Al centrocampo del Torino servono giocatori di primo livello
Una costante comune del Torino degli ultimi anni è stata l’avere un centrocampo formato, magari anche da alcuni giocatori che s’impegnavano e ce la mettevano tutta, ma che erano più di quantità che di qualità. Questo ha avuto ripercussioni sui risultati, che hanno permesso alla squadra di assestarsi a metà classifica, però, di non riuscire ad andare oltre. Si può avere una difesa solida finché si vuole e anche un attacco prolifico, ma se il centrocampo non ha giocatori di buon livello è molto difficile raggiungere posizioni di classifica che permettano di disputare l’Europa League, tanto più se si vuole poi restarci in quelle posizioni oppure cercare di arrivare alla finale della Coppa Italia.

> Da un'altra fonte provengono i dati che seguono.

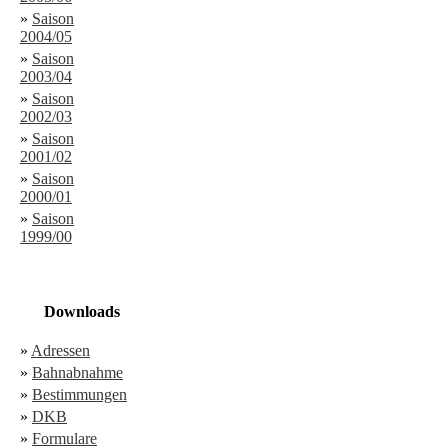
»
Saison
2004/05
»
Saison
2003/04
»
Saison
2002/03
»
Saison
2001/02
»
Saison
2000/01
»
Saison
1999/00
Downloads
»
Adressen
»
Bahnabnahme
»
Bestimmungen
»
DKB
»
Formulare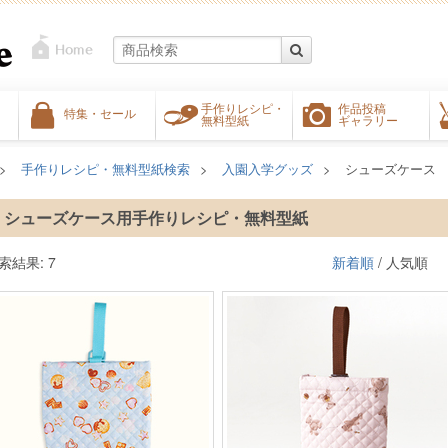
手作りレシピ・
作品投稿
特集・セール
無料型紙
ギャラリー
手作りレシピ・無料型紙検索
入園入学グッズ
シューズケース
シューズケース用手作りレシピ・無料型紙
索結果: 7
新着順
/ 人気順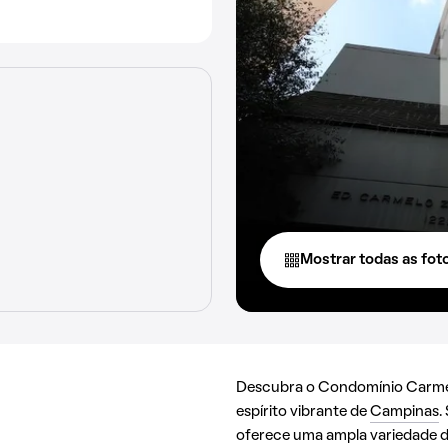
Mostrar todas as fot
Descubra o Condomínio Carmel
espírito vibrante de
Campinas
.
oferece uma ampla variedade de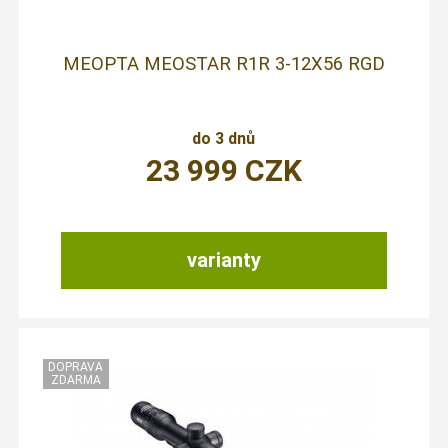
MEOPTA MEOSTAR R1R 3-12X56 RGD
do 3 dnů
23 999
CZK
varianty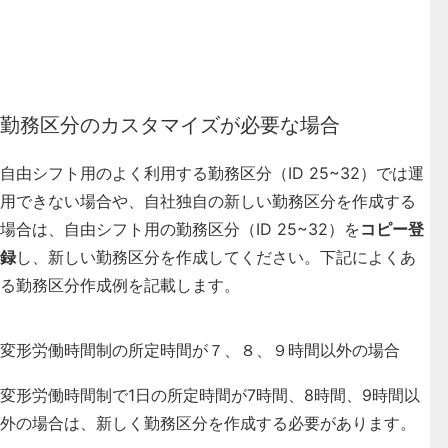
勤務区分のカスタマイズが必要な場合
自由シフト用のよく利用する勤務区分（ID 25~32）では運
用できない場合や、自社独自の新しい勤務区分を作成する
場合は、自由シフト用の勤務区分（ID 25~32）を
コピー登
録
し、新しい勤務区分を作成してください。下記によくあ
る勤務区分作成例を記載します。
変形労働時間制の所定時間が７、８、９時間以外の場合
変形労働時間制で1日の所定時間が7時間、8時間、9時間以
外の場合は、新しく勤務区分を作成する必要があります。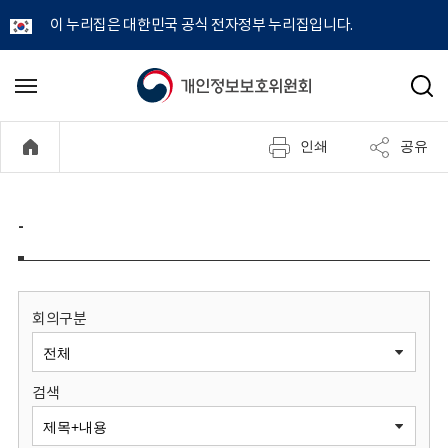
이 누리집은 대한민국 공식 전자정부 누리집입니다.
개
메
검
뉴
색
인
열
인쇄
공유
기
정
보
-
보
호
회의구분
위
검색
원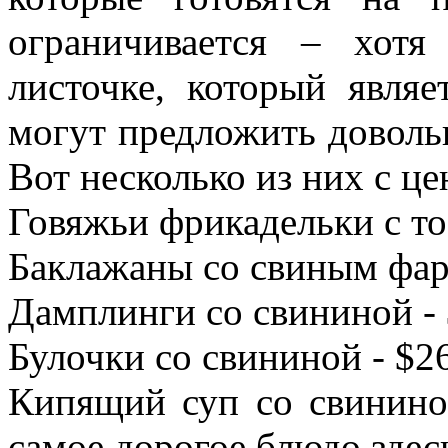
ограничивается – хот
листочке, который являе
могут предложить доволь
Вот несколько из них с це
Говяжьи фрикадельки с то
Баклажаны со свиным фар
Дамплинги со свининой -
Булочки со свининой - $2
Кипящий суп со свинино
самое дорогое блюдо здес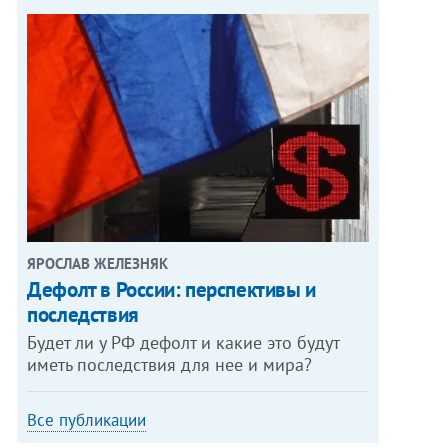
ЯРОСЛАВ ЖЕЛЕЗНЯК
Дефолт в России: перспективы и
последствия
Будет ли у РФ дефолт и какие это будут
иметь последствия для нее и мира?
Все публикации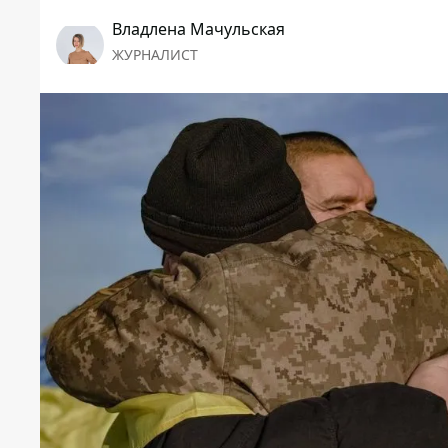
Владлена Мачульская
ЖУРНАЛИСТ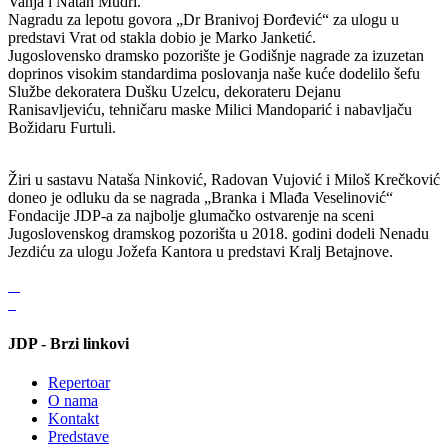
Vanja i Natan Mudri.
Nagradu za lepotu govora „Dr Branivoj Đorđević“ za ulogu u
predstavi Vrat od stakla dobio je Marko Janketić.
Jugoslovensko dramsko pozorište je Godišnje nagrade za izuzetan
doprinos visokim standardima poslovanja naše kuće dodelilo šefu
Službe dekoratera Dušku Uzelcu, dekorateru Dejanu
Ranisavljeviću, tehničaru maske Milici Mandoparić i nabavljaču
Božidaru Furtuli.
Žiri u sastavu Nataša Ninković, Radovan Vujović i Miloš Krečković
doneo je odluku da se nagrada „Branka i Mlađa Veselinović“
Fondacije JDP-a za najbolje glumačko ostvarenje na sceni
Jugoslovenskog dramskog pozorišta u 2018. godini dodeli Nenadu
Jezdiću za ulogu Jožefa Kantora u predstavi Kralj Betajnove.
JDP - Brzi linkovi
Repertoar
O nama
Kontakt
Predstave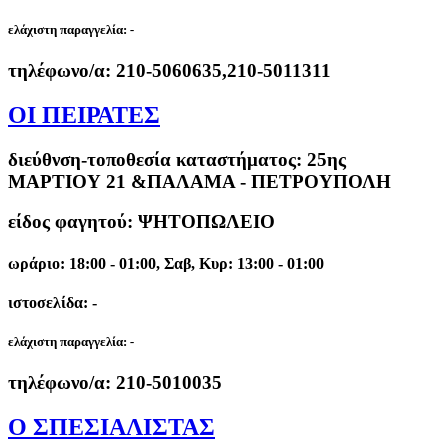
ελάχιστη παραγγελία:
-
τηλέφωνο/α:
210-5060635,210-5011311
ΟΙ ΠΕΙΡΑΤΕΣ
διεύθνση-τοποθεσία καταστήματος:
25ης
ΜΑΡΤΙΟΥ 21 &ΠΑΛΑΜΑ - ΠΕΤΡΟΥΠΟΛΗ
είδος φαγητού: ΨΗΤΟΠΩΛΕΙΟ
ωράριο: 18:00 - 01:00, Σαβ, Κυρ: 13:00 - 01:00
ιστοσελίδα: -
ελάχιστη παραγγελία:
-
τηλέφωνο/α:
210-5010035
Ο ΣΠΕΣΙΑΛΙΣΤΑΣ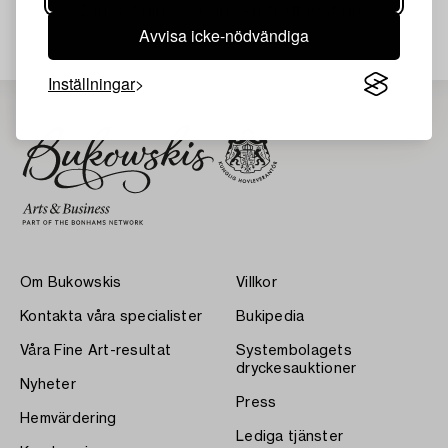
Din sökning gav ingen träff just nu.
Avvisa icke-nödvändiga
Inställningar
Om Bukowskis
Villkor
Kontakta våra specialister
Bukipedia
Våra Fine Art-resultat
Systembolagets
dryckesauktioner
Nyheter
Press
Hemvärdering
Lediga tjänster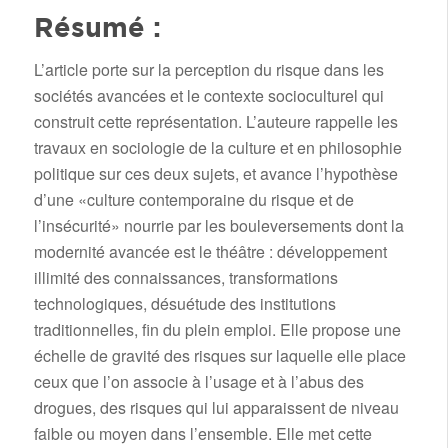
Résumé :
L’article porte sur la perception du risque dans les
sociétés avancées et le contexte socioculturel qui
construit cette représentation. L’auteure rappelle les
travaux en sociologie de la culture et en philosophie
politique sur ces deux sujets, et avance l’hypothèse
d’une «culture contemporaine du risque et de
l’insécurité» nourrie par les bouleversements dont la
modernité avancée est le théâtre : développement
illimité des connaissances, transformations
technologiques, désuétude des institutions
traditionnelles, fin du plein emploi. Elle propose une
échelle de gravité des risques sur laquelle elle place
ceux que l’on associe à l’usage et à l’abus des
drogues, des risques qui lui apparaissent de niveau
faible ou moyen dans l’ensemble. Elle met cette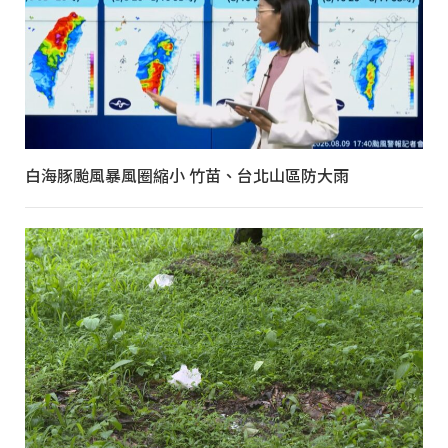
白海豚颱風暴風圈縮小 竹苗、台北山區防大雨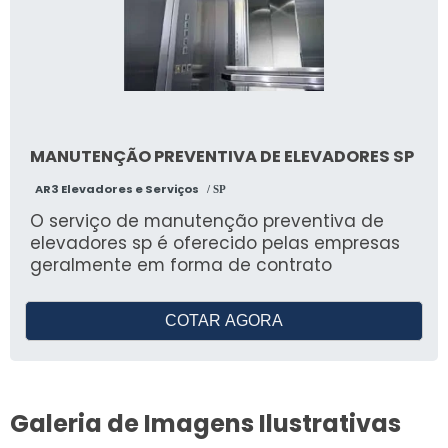
MANUTENÇÃO PREVENTIVA DE ELEVADORES SP
AR3 Elevadores e Serviços
/ SP
O serviço de manutenção preventiva de
elevadores sp é oferecido pelas empresas
geralmente em forma de contrato
COTAR AGORA
Galeria de Imagens Ilustrativas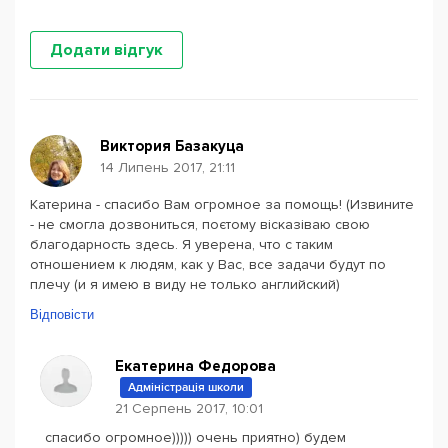
Додати відгук
Виктория Базакуца
14 Липень 2017, 21:11
Катерина - спасибо Вам огромное за помощь! (Извините
- не смогла дозвониться, поєтому вісказіваю свою
благодарность здесь. Я уверена, что с таким
отношением к людям, как у Вас, все задачи будут по
плечу (и я имею в виду не только английский)
Відповісти
Екатерина Федорова
Адміністрація школи
21 Серпень 2017, 10:01
спасибо огромное))))) очень приятно) будем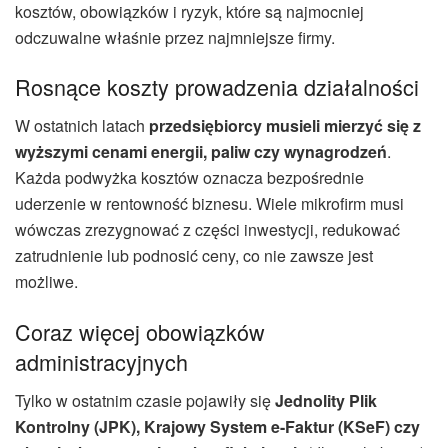
kosztów, obowiązków i ryzyk, które są najmocniej
odczuwalne właśnie przez najmniejsze firmy.
Rosnące koszty prowadzenia działalności
W ostatnich latach
przedsiębiorcy musieli mierzyć się z
wyższymi cenami energii, paliw czy wynagrodzeń
.
Każda podwyżka kosztów oznacza bezpośrednie
uderzenie w rentowność biznesu. Wiele mikrofirm musi
wówczas zrezygnować z części inwestycji, redukować
zatrudnienie lub podnosić ceny, co nie zawsze jest
możliwe.
Coraz więcej obowiązków
administracyjnych
Tylko w ostatnim czasie pojawiły się
Jednolity Plik
Kontrolny (JPK), Krajowy System e-Faktur (KSeF) czy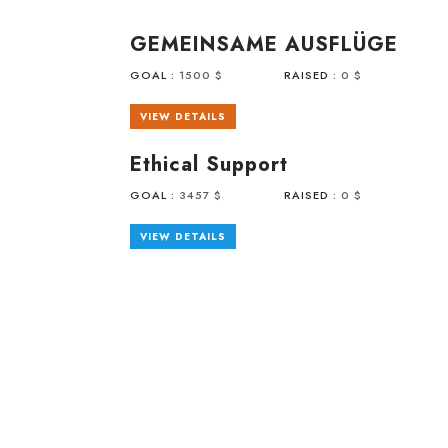
GEMEINSAME AUSFLÜGE
GOAL :
1500 $
RAISED :
0 $
VIEW DETAILS
Ethical Support
GOAL :
3457 $
RAISED :
0 $
VIEW DETAILS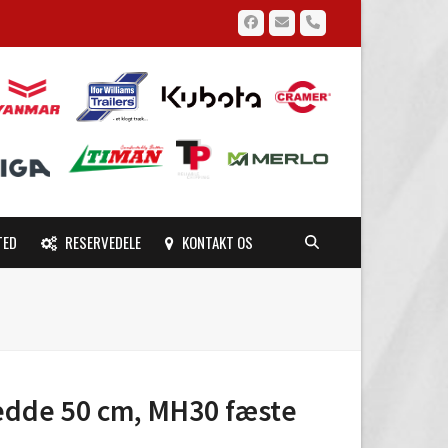
Facebook
Email
Phone
TED
RESERVEDELE
KONTAKT OS
redde 50 cm, MH30 fæste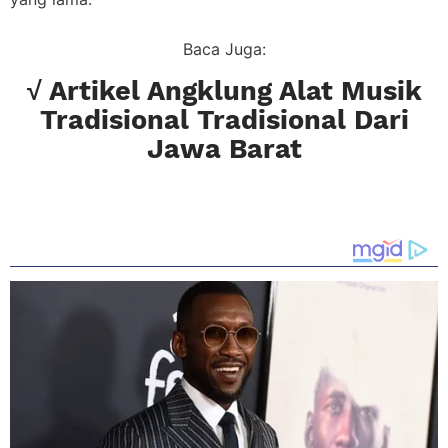
Baca Juga:
√ Artikel Angklung Alat Musik
Tradisional Tradisional Dari
Jawa Barat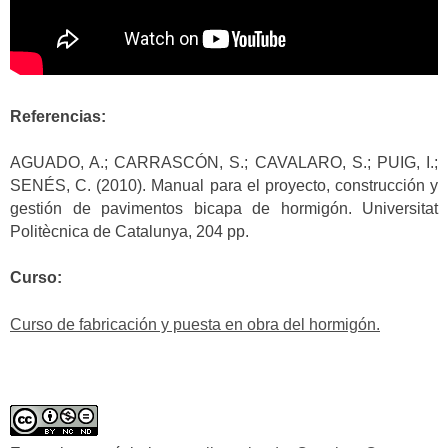
Referencias:
AGUADO, A.; CARRASCÓN, S.; CAVALARO, S.; PUIG, I.;
SENÉS, C. (2010). Manual para el proyecto, construcción y
gestión de pavimentos bicapa de hormigón. Universitat
Politècnica de Catalunya, 204 pp.
Curso:
Curso de fabricación y puesta en obra del hormigón.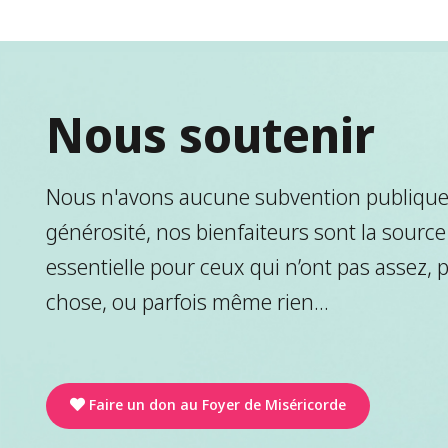
Nous soutenir
Nous n'avons aucune subvention publique.
générosité, nos bienfaiteurs sont la source
essentielle pour ceux qui n’ont pas assez, 
chose, ou parfois même rien...
Faire un don au Foyer de Miséricorde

Da quando il Torino è ritornato in serie A, campionato 2012-2013, a centrocampo si sono susseguiti, citandoli in rigoroso ordine alfabetico, Acquah, Adopo, Ansaldi, Aramu, Bakic, Barbosa, Barusso, Baselli, Basha, Bellomo, Benassi, Birsa, Brighi, Butic, Celeghin, Cerci, Comentale, D’Alena, De Feudis, De Silvestri, El Kaddouri, Farnerud, Gazzi, Gyasi, Gonzalez, Gorobsov, Graziano, Gustafson, Matera, Kurtic, Lukic, Nocerino, Obi, Bruno Peres, Ruben Perez, Prcic, Remacle, Rincon, Rossetti, Sanchez Miño, Santana, Stevanovic, Suciu, Tachtsidis, Valdifiori e Vives. Alcuni hanno dato l’anima, altri erano giovani del vivaio che sono stati chiamati solo ad allenarsi con la prima squadra magari anche aggregati nelle prime parti dei ritiri estivi, qualcuno ha fatto qualche capatina in campo ma soprattutto panchina, c’è chi ha giocato senza però incidere più di tanto o comunque solo a sprazzi, le meteore, non sono mancati gli infortunati, chi non aveva le caratteristiche adatte al gioco dell’allenatore e, infine, chi aveva grandi potenzialità ma non la testa per sfruttarle. In questi anni in panchina ci sono stati Ventura, Mihajlovic e adesso Mazzarri e la squadra si è posizionata sedicesima, settima con approdo in Europa League solo perché il Parma non aveva avuto la licenza Uefa, nona, dodicesima e due volte nona.
Dal passato bisogna trarre insegnamento se si vuole progredire. Continuare ad avere un centrocampo al massimo di giocatori che danno l’anima, che incidono solo a sprazzi o che hanno potenzialità ma non la testa o il carattere non è sufficiente. Mazzarri sicuramente è consapevole di questo ed è scontato dire che vorrebbe centrocampisti che abbiano come caratteristiche insite in ognuno sia il saper rompere il gioco degli avversari sia il proporre l’azione in fase di possesso. Ora tocca a Cairo e Petrachi consegnare al mister giocatori di questo tipo.